What do you get when you combine a bust of the late Queen made of thumb tacks, a balloon dog wrapped in Tunnocks Teacake foil, and a toy-bright painting by the reliably silly Joe Lycett, titled I drink a crisp, cold beer in a pool in Los Angeles while Gary Lineker looks on in disgust (yours for £1,354,999 – or rather the price of Lineker’s BBC gig)?
The answer, I’m sorry to report, is the return of the Royal Academy’s Summer Exhibition. It’s the usual open-to-all variation on the familiar: art world big dogs and amateur no-hopers. It’s like you never left.

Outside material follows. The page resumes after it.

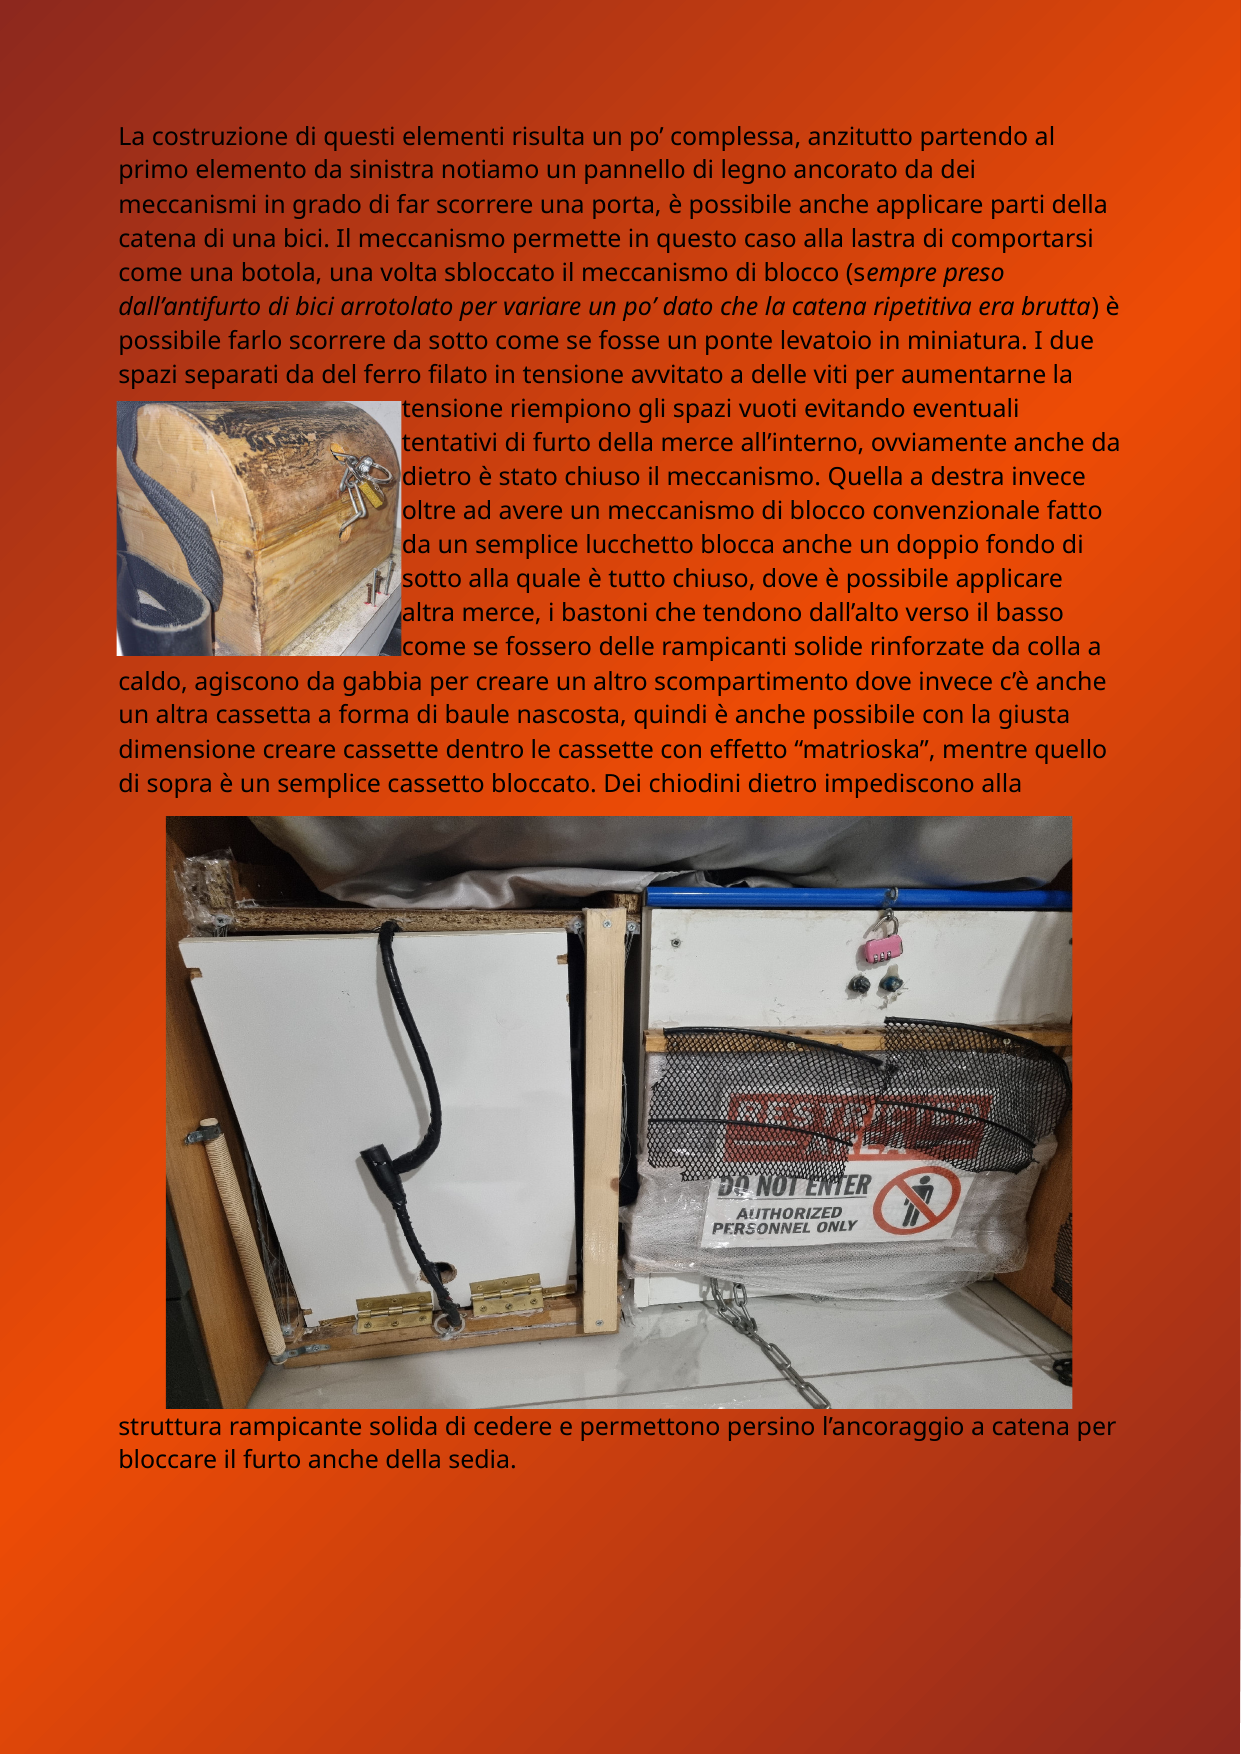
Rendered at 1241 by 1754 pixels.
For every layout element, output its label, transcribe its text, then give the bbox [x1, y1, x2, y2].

text La costruzione di questi elementi risulta un po’ complessa, anzitutto partendo al primo elemento da sinistra notiamo un pannello di legno ancorato da dei meccanismi in grado di far scorrere una porta, è possibile anche applicare parti della catena di una bici. Il meccanismo permette in questo caso alla lastra di comportarsi come una botola, una volta sbloccato il meccanismo di blocco (sempre preso dall’antifurto di bici arrotolato per variare un po’ dato che la catena ripetitiva era brutta) è possibile farlo scorrere da sotto come se fosse un ponte levatoio in miniatura. I due spazi separati da del ferro filato in tensione avvitato a delle viti per aumentarne la tensione riempiono gli spazi vuoti evitando eventuali tentativi di furto della merce all’interno, ovviamente anche da dietro è stato chiuso il meccanismo. Quella a destra invece oltre ad avere un meccanismo di blocco convenzionale fatto da un semplice lucchetto blocca anche un doppio fondo di sotto alla quale è tutto chiuso, dove è possibile applicare altra merce, i bastoni che tendono dall’alto verso il basso come se fossero delle rampicanti solide rinforzate da colla a caldo, agiscono da gabbia per creare un altro scompartimento dove invece c’è anche un altra cassetta a forma di baule nascosta, quindi è anche possibile con la giusta dimensione creare cassette dentro le cassette con effetto “matrioska”, mentre quello di sopra è un semplice cassetto bloccato. Dei chiodini dietro impediscono alla struttura rampicante solida di cedere e permettono persino l’ancoraggio a catena per bloccare il furto anche della sedia. [118, 118, 1122, 1476]
picture [165, 816, 1073, 1409]
picture [116, 401, 402, 656]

There’s an unwritten rule that each edition needs a vaguely portentous themelet, emptied of enough meaning that it could apply to pretty much all art anywhere. Guess what? Exhibition coordinator David Remfry delivers with “Only Connect”, the gnomic epigraph to EM Forster’s novel Howards End, which the academician transposes into a call for human empathy.
If you squint, you might conceivably be able to make it out amid all the familiar faces: the Pollyannish platitudes of Bob and Roberta Smith (aka Patrick Brill – hello again to him); Richard Long’s distillation of a trek through the Cairngorms into concrete poetry; the clinical pop-obviousness of Michael Craig-Martin (he’s another unwritten rule of the Summer Exhibition).
Let’s get this out of the way: in a show of 1,613 works, there’s always going to be plenty to admire. Up close, Frank Bowling’s Where sheep may safely graze is a cauldron of gluey detritus and bubbling day-glo pigments. A few steps back, and it’s all sublime: the sun melting into a woodland glade.